NVIDIA GeForce GTX 590: Dual GF110s, One PCB


The GeForce GTX 590 Exposed

We’ll discuss many of the GeForce GTX 590’s features and specifications here, but before we do, NVIDIA has provided a simple animation that does a great job pointing out a few of the card’s high-level features. Take a look:


Animated Tour Of The GeForce GTX 590--Give It A Minute To Load.
 

Now that you are intimately familiar with the GeForce GTX 590, let’s get down to the nitty gritty. As we’ve mentioned, the GTX 590 is powered by a pair of GF110 GPUs, each with 512 CUDA cores (1024 total), 64 texture units (128 total), 48 ROPs (96 total), and 768KB of L2 (1536KB total). A 384-bit memory interface links the GPUs to 1536MB of GDDR memory (3072MB total).  In light of those specifications, the GeForce GTX 590 is most similar to a GeForce GTX 580 SLI configuration on a single PCB—which happens to be 11” long.

However, to keep power consumption and heat in-line, NVIDIA had to reduce the frequencies of the GPU and memory on the GTX 590. Whereas the GPU on the GeForce GTX 580 hums along at 772MHz with 1002MHz (4008MHz effective data rate) memory, the reference specifications call for the GPUs on the GeForce GTX 590 to be clocked at 607MHz with 853MHz (3414MHz effective data rate) memory. At those clocks, the bilinear texturing fillrate per GPU on the GTX 590 is 38.85 GigaTexels/sec and memory bandwidth is 163.9GB/s, down from 49.4 GigaTexels/sec and 192.4GB/s on the GeForce GTX 580. Of course, the aggregate peak fillrate and memory bandwidth of the GeForce GTX 590 will be higher than the 580, but due to the lower clocks performance will not match a pair of GTX 580 cards running in SLI mode.
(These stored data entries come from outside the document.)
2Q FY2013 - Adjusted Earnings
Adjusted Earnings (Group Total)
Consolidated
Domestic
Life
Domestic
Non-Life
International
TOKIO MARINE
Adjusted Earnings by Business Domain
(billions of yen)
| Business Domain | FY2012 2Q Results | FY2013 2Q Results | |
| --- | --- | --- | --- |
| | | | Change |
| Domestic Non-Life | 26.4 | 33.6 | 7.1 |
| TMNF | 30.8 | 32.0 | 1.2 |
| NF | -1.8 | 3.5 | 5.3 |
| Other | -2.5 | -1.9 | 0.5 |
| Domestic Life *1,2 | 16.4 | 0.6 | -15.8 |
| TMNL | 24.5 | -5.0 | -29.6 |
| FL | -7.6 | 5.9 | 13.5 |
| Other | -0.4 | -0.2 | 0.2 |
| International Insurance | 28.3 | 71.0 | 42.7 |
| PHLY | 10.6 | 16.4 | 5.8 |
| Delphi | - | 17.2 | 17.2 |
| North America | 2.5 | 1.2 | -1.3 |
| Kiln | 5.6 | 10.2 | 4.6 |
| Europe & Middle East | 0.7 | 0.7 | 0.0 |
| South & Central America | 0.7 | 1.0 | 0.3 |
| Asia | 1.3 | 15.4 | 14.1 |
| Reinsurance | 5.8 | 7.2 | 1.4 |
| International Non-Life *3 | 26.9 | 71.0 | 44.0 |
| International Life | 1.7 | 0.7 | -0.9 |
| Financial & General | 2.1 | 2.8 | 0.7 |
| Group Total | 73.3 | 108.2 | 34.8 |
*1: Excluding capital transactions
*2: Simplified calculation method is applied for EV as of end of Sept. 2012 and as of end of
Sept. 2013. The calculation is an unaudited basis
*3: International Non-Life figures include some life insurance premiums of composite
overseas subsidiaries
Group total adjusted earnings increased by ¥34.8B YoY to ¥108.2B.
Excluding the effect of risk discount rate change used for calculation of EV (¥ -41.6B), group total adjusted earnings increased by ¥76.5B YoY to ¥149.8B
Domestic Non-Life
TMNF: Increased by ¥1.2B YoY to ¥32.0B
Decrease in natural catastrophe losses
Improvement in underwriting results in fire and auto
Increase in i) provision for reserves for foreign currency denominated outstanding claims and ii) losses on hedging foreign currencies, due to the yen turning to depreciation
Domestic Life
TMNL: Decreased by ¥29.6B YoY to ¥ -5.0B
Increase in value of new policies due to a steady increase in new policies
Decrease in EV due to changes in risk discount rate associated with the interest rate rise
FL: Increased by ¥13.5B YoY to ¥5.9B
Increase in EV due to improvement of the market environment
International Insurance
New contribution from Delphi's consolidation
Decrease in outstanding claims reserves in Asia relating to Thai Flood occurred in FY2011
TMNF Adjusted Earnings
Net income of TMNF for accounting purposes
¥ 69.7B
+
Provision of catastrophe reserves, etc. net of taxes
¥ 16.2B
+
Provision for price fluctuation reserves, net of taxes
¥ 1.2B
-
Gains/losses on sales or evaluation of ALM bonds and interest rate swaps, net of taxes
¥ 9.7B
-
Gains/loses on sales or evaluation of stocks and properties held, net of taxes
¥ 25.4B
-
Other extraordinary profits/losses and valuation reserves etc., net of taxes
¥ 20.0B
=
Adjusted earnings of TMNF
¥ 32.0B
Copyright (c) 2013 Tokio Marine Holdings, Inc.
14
At its reference frequencies, the GTX 590 has a TDP of 365W, and cards require a pair of 8-pin supplemental PCI Express power feeds.


The NVIDIA GeForce GTX 590 Full Monty

In addition to designing an ultra-complex dual-GPU graphics card with larger GPUs and a wider interface to memory on a PCB that’s over an inch shorter than the Radeon HD 6900, NVIDIA put a lot of effort into designing the cooling hardware on the GTX 590. Along with the GPUs and memory, the GeForce GTX 590 PCB features four display outputs, three dual-link DVIs and a mini-DP port. This output configuration gives the GeForce GTX 590 the ability to run a triple-monitor 3D Surround setup from a single card.


 
GeForce GTX 590 Vapor Chambers and Fan Shroud

Cooling the GeForce GTX 590 is a single, center-mounted fan that directs air through a pair of vapor-chambers affixed to each GPU. There are also a few heat-plates employed, a longer one on the front that covers the RAM, PCIe switch, and power regulators, and a couple of smaller ones on the backside of the PCB, behind each GPU. Sleek fan shroud covers the entire apparatus, and also sports a lighted GeForce logo by the power connectors. We should also point out that the lighted GeForce logo isn’t just for looks. If there are any power-related problems, the logo will blink to let users know their cards aren’t getting enough juice.